Start of Supplied data

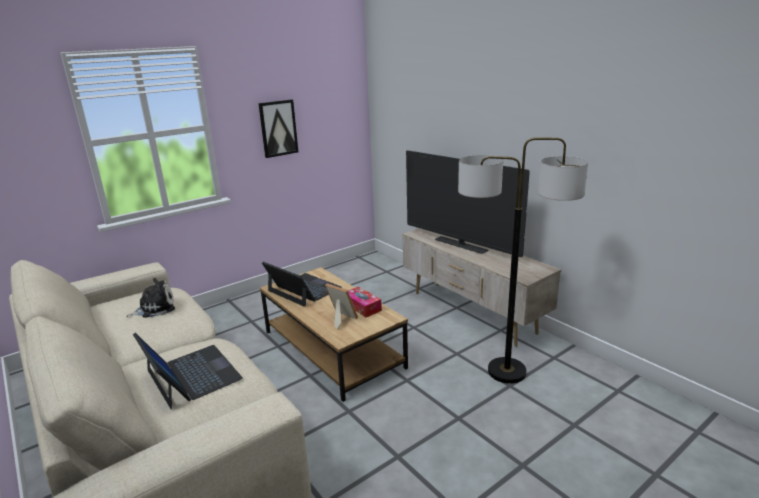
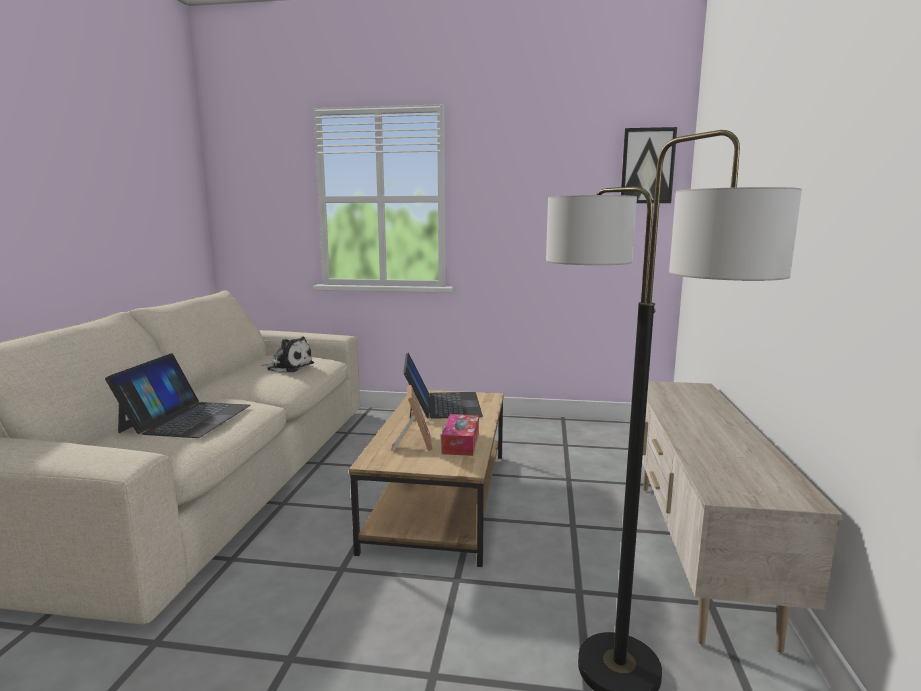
camera: 45 degrees right, 10 degrees down
(278, 128) = (532, 212): picture -> picture (647, 166)
(460, 245) = (697, 416): television -> none

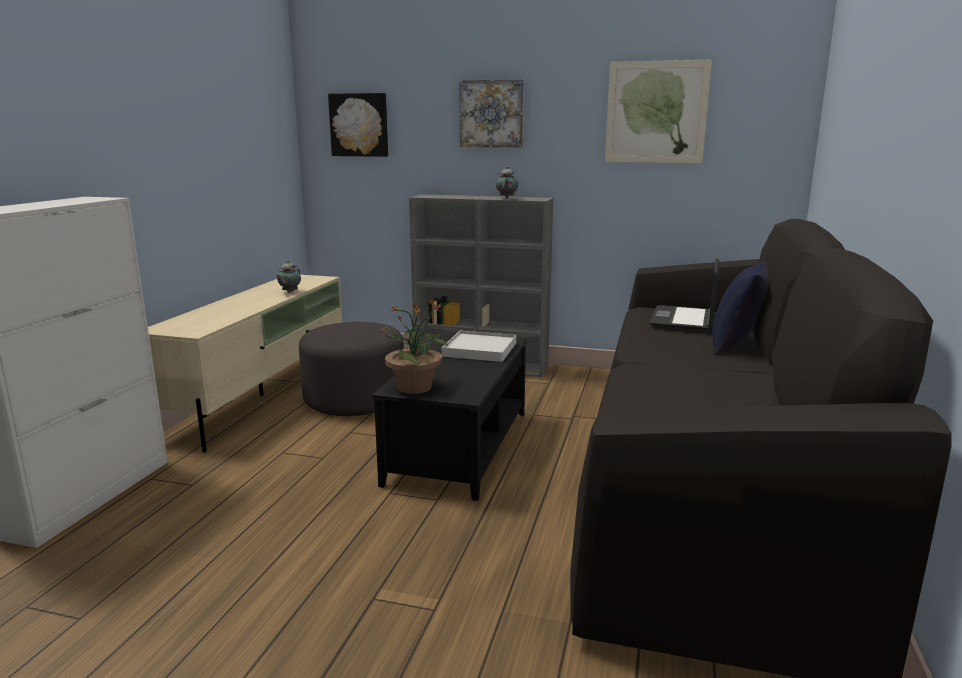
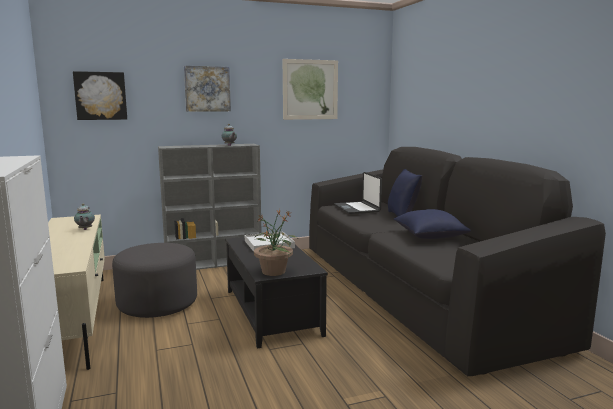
camera: 35 degrees left, 5 degrees down
(712, 387) = (429, 236): none -> blue pillow

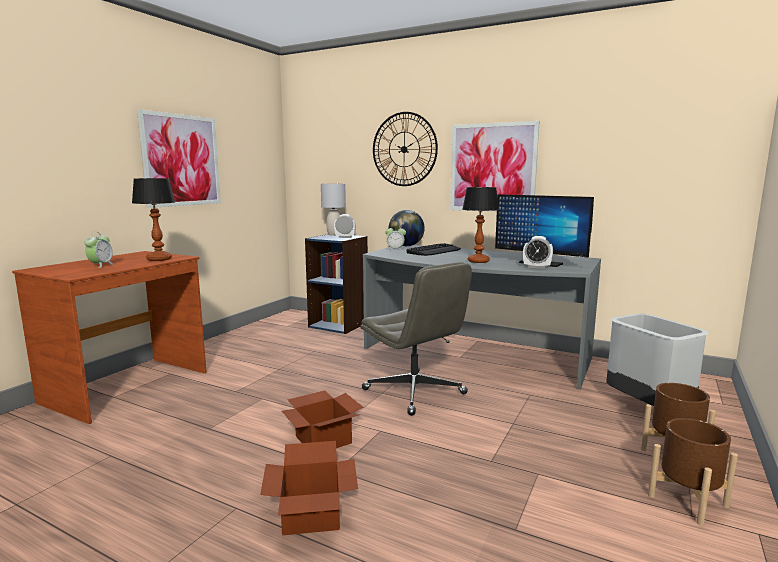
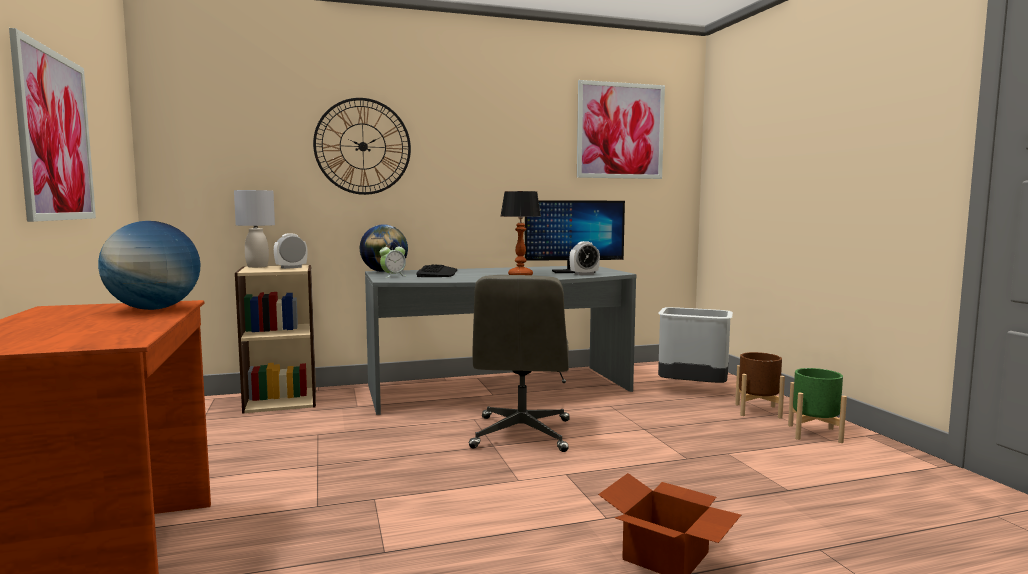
camera: 45 degrees left, 5 degrees down
(101, 265) = (84, 327): alarm clock -> none
(159, 259) = (154, 309): table lamp -> globe
(323, 439) = (534, 502): cardboard box -> none
(339, 324) = (281, 400): blue bookcase -> beige bookcase
(415, 392) = (522, 434): grey office chair -> grey office chair turned 90 degrees clockwise
(492, 168) = (479, 173): picture -> picture (620, 131)
(687, 500) = (814, 433): brown planter -> green planter

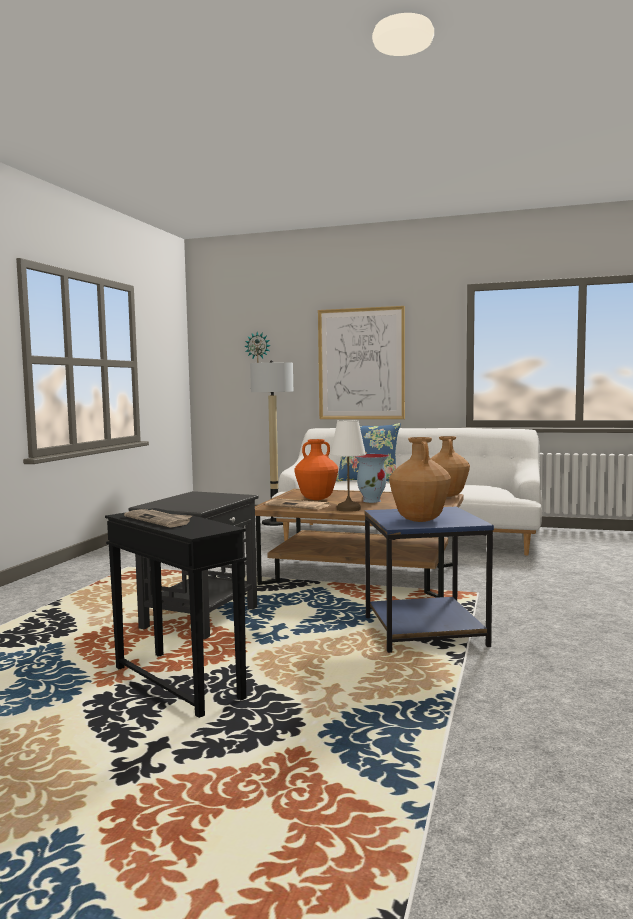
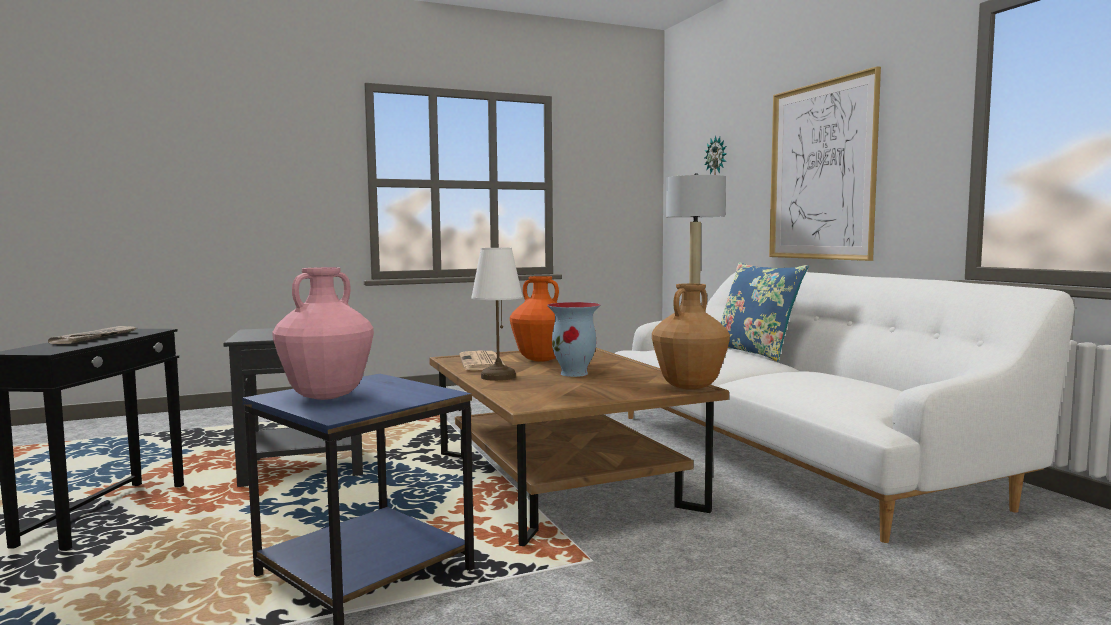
camera: 50 degrees right, 0 degrees up
(419, 520) = (327, 396): brown vase -> pink vase

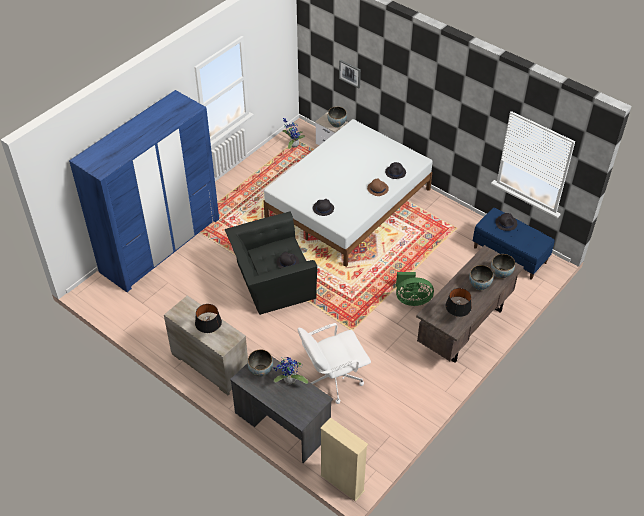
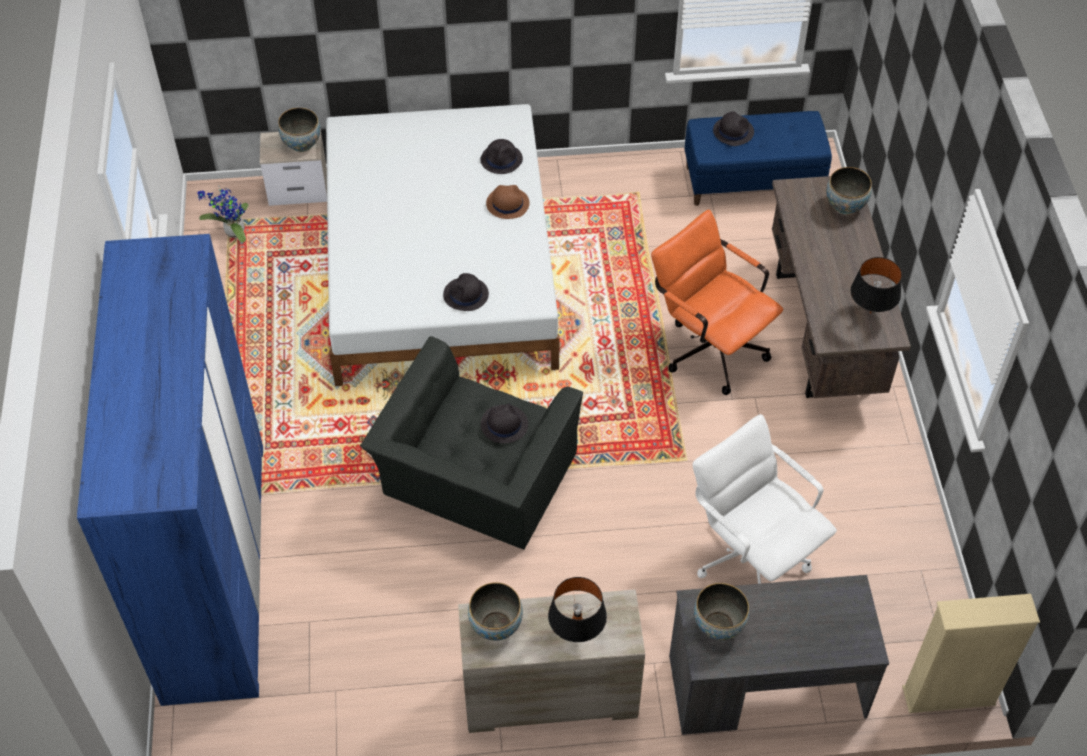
camera: 45 degrees left, 5 degrees up
(289, 381) = (778, 604): potted plant -> none
(333, 379) = (751, 556): white office chair -> white office chair turned 120 degrees clockwise
(350, 73) = (300, 31): picture -> none
(411, 300) = (708, 346): green fan -> orange office chair
(479, 285) = (840, 244): bowl -> bowl (496, 626)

End of Supplied data

If a line above holds the string "chair", return it as it stands.

(415, 392) = (522, 434): grey office chair -> grey office chair turned 90 degrees clockwise
(333, 379) = (751, 556): white office chair -> white office chair turned 120 degrees clockwise
(411, 300) = (708, 346): green fan -> orange office chair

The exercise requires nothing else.